Prohibits a consumer reporting agency from including in any consumer report the name, address, and telephone number of any medical information furnisher except in code, unless the report is provided to an insurance company for other than property and casualty insurance purposes.
Requires the FTC, if a furnisher of information fails to comply with requirements for the coding of trade names, to take action, including issuance of guidelines, to ensure the furnisher's compliance with such requirements.
Title V: Financial Literacy and Education Improvement - Financial Literacy and Education Improvement Act - (Sec. 513) Establishes the Financial Literacy and Education Commission to: (1) improve Federal financial literacy and education programs, grants, and materials; (2) establish a website and a toll-free telephone number for the public; (3) disseminate public education materials; (4) develop a national strategy promoting basic financial literacy and education at the State and local level; and (5) report annually to Congress on its activities in a document entitled the "Strategy for Assuring Financial Empowerment (SAFE Strategy)" .
(Sec. 515) Authorizes the Commission to take any action to develop and promote financial literacy and education materials in languages other than English.

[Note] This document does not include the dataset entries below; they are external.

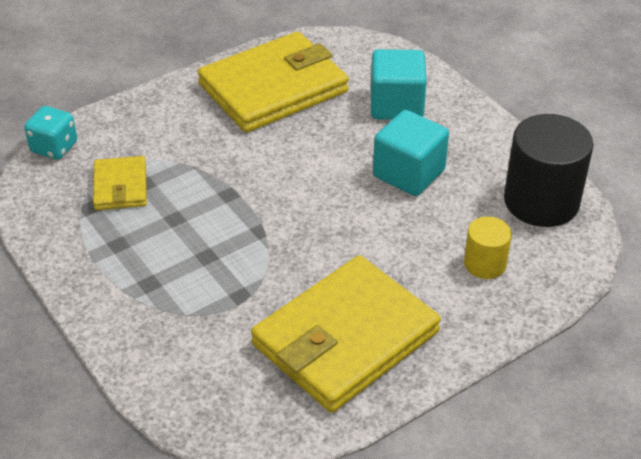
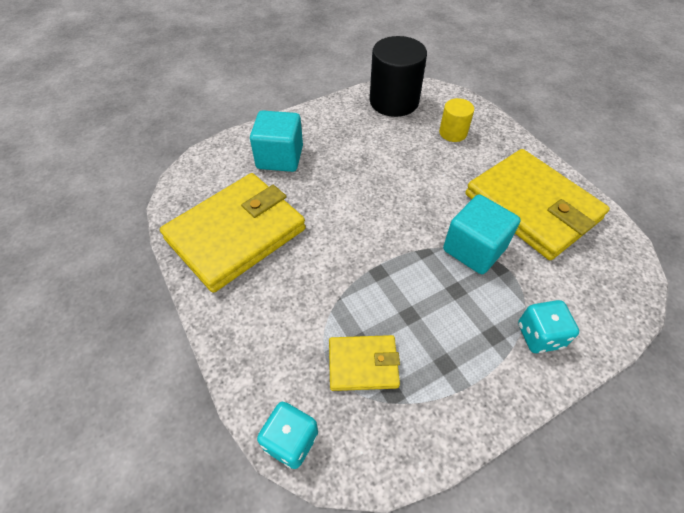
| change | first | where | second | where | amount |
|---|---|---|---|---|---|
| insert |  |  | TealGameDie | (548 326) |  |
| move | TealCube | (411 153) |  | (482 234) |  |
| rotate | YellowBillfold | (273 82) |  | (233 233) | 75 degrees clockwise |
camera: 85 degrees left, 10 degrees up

(Sec. 517) Directs the Comptroller General to study and report to Congress on: (1) the effectiveness of the Commission in promoting financial literacy and education; and (2) the extent of consumers' knowledge and awareness of credit reports, credit scores, the dispute resolution process, and methods for improving financial literacy among consumers.
(Sec. 518) Directs the Secretary of the Treasury, after reviewing Commission recommendations, to develop and conduct a pilot national public service multimedia campaign as part of the national strategy to enhance the state of financial literacy and education in the United States. Authorizes appropriations for FY 2004 through 2006 for such campaign.
(Sec. 519 ) Authorizes appropriations to the Commission.
Title VI: Protecting Employee Misconduct Investigations - (Sec. 611 ) Amends FCRA to exclude from consumer disclosure requirements certain communications made to an employer concerning employee misconduct.
Mandates disclosure to the consumer of a summary containing the nature and substance of a communication which forms the basis of an adverse action regarding an employee misconduct investigation. States that sources of the information acquired solely for use in preparing what would otherwise be an investigative consumer report need not be disclosed.
Title VII: Relation to State Law - (Sec. 711) Repeals the termination after January 1, 2004, of Federal preemption of State law by FCRA (thus extending such Federal preemption indefinitely).
Title VIII: Miscellaneous - (Sec. 811) Makes clerical and technical amendments to FCRA.